Subject: Re: port-xen/29887: sysctl kern.consdev coredumps
To: Nathan J. Williams <>
From: Jesper Louis Andersen <>
List: tech-userlevel
Date: 06/19/2005 23:34:19
Nathan J. Williams wrote:

> A library call is defined to have a particular effect.
> Any code the compiler generates with this effect is valid.
> Your intuition that this must involve a "function call" in the
> conventional sense has no backing in the standard.

Any optimization that specializes a function in some way will not be 
possible if the action must involve a function call. Inlining is the 
most well-known, but here are some others:

polyvariance: inline a function at _some_ call-sites based on if the 
inlining yields a gain in performance and the code does not explode (the 
basic example is a function with a big switch {} block where the case is 
known at the call-site. Conventional inlining would not inline the 
switch {} because it is too big, but at a certain call-site everything 
but the correct case-block can be eliminated).

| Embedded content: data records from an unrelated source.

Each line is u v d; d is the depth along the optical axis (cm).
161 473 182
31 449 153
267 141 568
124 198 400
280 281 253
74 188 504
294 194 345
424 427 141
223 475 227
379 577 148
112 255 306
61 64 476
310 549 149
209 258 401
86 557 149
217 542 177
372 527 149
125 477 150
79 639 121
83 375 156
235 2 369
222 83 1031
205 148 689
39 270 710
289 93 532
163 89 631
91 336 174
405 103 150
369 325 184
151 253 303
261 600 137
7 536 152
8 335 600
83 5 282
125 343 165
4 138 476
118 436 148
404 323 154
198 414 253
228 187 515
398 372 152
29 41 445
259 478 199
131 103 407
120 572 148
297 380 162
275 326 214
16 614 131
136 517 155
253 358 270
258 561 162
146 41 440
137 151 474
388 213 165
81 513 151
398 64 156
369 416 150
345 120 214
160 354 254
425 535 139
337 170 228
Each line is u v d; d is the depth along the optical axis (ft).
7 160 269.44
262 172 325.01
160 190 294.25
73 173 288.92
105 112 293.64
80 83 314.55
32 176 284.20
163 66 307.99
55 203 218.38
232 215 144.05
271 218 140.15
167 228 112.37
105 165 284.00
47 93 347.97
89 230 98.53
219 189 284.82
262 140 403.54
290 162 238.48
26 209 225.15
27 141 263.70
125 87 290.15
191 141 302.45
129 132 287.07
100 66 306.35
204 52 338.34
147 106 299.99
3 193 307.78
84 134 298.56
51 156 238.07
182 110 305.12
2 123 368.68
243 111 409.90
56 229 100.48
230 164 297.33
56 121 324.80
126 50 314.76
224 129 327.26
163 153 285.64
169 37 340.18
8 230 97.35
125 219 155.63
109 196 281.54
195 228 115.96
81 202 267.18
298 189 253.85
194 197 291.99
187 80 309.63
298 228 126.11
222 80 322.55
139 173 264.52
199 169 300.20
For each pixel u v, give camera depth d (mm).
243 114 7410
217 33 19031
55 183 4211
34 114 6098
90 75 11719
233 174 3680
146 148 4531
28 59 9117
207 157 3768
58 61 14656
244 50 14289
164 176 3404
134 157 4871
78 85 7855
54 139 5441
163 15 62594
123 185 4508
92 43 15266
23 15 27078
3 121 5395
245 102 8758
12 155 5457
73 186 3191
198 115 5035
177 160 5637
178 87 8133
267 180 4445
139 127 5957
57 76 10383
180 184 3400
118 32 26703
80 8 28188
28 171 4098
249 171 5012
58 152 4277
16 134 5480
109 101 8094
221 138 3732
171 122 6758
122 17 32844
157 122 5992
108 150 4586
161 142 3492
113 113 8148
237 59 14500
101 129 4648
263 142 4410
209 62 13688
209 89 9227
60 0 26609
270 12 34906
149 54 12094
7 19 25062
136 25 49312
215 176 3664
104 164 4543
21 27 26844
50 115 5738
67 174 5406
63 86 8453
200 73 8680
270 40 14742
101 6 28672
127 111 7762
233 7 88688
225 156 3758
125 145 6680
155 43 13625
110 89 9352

generation of new functions based on substitution of constant parameters 
in the body: of dubious quality today because of caches and thrashing of 
them, but nevertheless possible.

In general you cannot expect the compiler to put function calls in the 
same place as you did. If the compiler finds a better place to split 
your program, why not let it?

I see this particular printf()/puts() rewrite as a special case of 
partial evaluation/specialization. The compiler would, with enough 
data-flow analysis and polyvariance, be able to optimize the _printf()_ 
function into the equivalent of puts(). It would require a theoretical 
compiler with binding-time analysis and possible long compile times too, 
but it is certainly possible, albeit complex beyond recognition. GCC 
instead adopted for detecting this special case and substituting. I 
cannot find any justification for not allowing it to.